**Prompt**
Find every line below with the word "always" in it, and copy each one.

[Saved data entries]
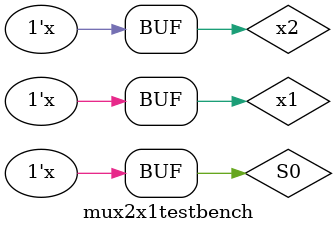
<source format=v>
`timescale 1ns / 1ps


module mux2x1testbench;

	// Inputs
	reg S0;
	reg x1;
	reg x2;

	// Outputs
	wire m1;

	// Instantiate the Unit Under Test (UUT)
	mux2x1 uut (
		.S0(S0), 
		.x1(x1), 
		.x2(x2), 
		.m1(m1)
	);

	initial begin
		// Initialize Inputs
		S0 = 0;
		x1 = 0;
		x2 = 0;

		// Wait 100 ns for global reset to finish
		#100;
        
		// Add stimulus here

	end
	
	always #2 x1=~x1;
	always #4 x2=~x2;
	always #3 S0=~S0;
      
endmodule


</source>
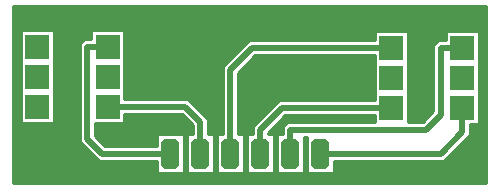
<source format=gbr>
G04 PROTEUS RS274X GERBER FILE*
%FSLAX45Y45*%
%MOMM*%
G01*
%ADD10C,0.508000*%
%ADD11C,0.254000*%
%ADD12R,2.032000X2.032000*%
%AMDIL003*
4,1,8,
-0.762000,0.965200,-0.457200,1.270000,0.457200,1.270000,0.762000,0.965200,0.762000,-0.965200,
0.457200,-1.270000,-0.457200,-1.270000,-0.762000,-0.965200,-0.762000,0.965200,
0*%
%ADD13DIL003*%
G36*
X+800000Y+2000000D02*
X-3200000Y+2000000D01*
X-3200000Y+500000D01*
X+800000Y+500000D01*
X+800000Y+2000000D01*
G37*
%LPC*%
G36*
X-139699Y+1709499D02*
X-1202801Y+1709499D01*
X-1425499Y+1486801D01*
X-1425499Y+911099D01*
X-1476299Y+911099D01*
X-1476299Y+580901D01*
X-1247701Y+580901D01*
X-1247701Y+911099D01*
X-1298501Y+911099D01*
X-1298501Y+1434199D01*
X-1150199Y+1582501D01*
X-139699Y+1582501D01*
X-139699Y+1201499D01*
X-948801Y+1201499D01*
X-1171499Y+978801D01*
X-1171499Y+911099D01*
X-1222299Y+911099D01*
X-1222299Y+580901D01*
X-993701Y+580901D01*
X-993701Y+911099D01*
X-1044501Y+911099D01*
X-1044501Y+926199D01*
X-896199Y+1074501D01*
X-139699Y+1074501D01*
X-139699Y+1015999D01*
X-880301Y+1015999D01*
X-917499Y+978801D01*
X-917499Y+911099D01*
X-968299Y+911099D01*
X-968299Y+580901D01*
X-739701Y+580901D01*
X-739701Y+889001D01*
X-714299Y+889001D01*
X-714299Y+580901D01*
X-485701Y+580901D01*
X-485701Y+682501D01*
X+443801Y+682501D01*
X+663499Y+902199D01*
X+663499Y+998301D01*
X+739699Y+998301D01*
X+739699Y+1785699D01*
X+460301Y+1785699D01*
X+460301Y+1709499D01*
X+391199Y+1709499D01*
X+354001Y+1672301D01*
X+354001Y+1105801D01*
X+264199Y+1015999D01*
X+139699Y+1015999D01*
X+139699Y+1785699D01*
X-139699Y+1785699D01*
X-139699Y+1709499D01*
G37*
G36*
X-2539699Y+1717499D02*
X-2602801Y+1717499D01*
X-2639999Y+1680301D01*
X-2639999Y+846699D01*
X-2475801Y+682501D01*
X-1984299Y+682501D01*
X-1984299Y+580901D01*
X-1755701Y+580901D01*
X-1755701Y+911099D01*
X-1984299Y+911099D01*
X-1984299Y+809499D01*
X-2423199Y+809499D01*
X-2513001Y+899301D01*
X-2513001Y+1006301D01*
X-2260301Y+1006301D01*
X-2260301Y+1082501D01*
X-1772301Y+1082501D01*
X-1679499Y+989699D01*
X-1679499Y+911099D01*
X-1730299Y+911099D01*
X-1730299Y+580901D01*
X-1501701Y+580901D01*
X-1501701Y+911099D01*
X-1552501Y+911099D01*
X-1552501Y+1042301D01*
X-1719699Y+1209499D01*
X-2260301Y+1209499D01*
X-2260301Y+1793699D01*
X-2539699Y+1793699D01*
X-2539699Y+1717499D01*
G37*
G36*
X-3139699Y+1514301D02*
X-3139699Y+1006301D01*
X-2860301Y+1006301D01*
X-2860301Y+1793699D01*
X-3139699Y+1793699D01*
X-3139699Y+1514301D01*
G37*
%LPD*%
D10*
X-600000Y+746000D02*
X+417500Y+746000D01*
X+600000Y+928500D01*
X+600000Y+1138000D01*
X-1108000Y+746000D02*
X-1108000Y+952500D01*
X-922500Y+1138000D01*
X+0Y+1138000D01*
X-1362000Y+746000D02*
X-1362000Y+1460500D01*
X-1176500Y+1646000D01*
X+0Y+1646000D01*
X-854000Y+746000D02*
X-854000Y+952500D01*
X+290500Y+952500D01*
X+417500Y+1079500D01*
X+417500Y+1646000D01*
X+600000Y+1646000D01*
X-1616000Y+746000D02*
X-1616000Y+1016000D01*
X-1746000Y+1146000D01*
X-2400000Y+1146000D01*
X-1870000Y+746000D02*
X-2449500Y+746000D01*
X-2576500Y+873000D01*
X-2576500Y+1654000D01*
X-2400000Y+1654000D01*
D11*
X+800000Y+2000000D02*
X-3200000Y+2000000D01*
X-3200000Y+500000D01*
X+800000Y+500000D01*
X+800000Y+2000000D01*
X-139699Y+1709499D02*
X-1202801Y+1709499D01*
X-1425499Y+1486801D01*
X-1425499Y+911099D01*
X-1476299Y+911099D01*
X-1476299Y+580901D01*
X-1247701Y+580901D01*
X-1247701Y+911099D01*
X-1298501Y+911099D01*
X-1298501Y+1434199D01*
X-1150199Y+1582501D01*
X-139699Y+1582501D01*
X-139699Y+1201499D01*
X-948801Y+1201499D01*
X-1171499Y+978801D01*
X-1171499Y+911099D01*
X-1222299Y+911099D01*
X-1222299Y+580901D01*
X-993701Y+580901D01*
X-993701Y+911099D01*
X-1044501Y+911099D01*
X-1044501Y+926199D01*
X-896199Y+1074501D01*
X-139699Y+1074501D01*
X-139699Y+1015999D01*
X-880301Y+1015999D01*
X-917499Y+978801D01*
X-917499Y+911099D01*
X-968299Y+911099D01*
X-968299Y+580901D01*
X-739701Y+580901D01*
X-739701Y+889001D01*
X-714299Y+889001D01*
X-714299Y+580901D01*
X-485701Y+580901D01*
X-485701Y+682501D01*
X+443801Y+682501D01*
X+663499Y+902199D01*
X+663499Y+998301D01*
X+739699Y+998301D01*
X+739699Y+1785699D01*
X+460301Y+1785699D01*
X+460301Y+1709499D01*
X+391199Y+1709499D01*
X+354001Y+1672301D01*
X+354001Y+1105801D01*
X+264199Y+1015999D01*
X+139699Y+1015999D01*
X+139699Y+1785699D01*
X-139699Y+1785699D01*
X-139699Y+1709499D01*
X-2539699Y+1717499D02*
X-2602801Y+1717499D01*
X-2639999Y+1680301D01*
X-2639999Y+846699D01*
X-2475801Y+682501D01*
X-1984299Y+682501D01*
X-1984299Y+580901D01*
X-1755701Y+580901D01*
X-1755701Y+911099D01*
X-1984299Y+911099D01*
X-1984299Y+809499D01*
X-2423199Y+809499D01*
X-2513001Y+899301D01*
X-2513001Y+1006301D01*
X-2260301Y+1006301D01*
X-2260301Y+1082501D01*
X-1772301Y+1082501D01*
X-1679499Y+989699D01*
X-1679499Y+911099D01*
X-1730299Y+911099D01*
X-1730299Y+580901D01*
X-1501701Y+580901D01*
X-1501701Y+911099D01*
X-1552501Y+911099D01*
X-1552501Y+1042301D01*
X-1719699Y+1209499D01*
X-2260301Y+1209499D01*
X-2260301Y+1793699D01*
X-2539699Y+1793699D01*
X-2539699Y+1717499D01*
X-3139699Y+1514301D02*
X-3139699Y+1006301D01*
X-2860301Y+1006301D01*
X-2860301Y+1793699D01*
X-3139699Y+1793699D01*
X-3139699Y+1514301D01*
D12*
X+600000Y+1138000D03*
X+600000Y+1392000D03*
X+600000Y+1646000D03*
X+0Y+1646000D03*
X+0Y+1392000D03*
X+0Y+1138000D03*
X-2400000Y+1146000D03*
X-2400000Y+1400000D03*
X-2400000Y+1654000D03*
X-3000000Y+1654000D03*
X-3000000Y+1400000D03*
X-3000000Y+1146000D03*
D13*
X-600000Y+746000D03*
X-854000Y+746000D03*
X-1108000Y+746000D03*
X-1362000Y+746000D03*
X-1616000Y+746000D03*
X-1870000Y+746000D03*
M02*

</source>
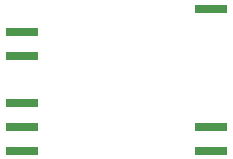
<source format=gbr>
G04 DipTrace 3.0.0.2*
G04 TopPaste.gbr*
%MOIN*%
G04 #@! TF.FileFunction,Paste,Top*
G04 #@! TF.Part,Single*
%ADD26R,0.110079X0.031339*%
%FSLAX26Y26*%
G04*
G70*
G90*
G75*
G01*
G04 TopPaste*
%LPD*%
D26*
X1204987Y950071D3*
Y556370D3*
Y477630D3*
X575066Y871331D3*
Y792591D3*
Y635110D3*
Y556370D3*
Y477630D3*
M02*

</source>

**Problem solution**
	always #2 x1=~x1;
	always #4 x2=~x2;
	always #3 S0=~S0;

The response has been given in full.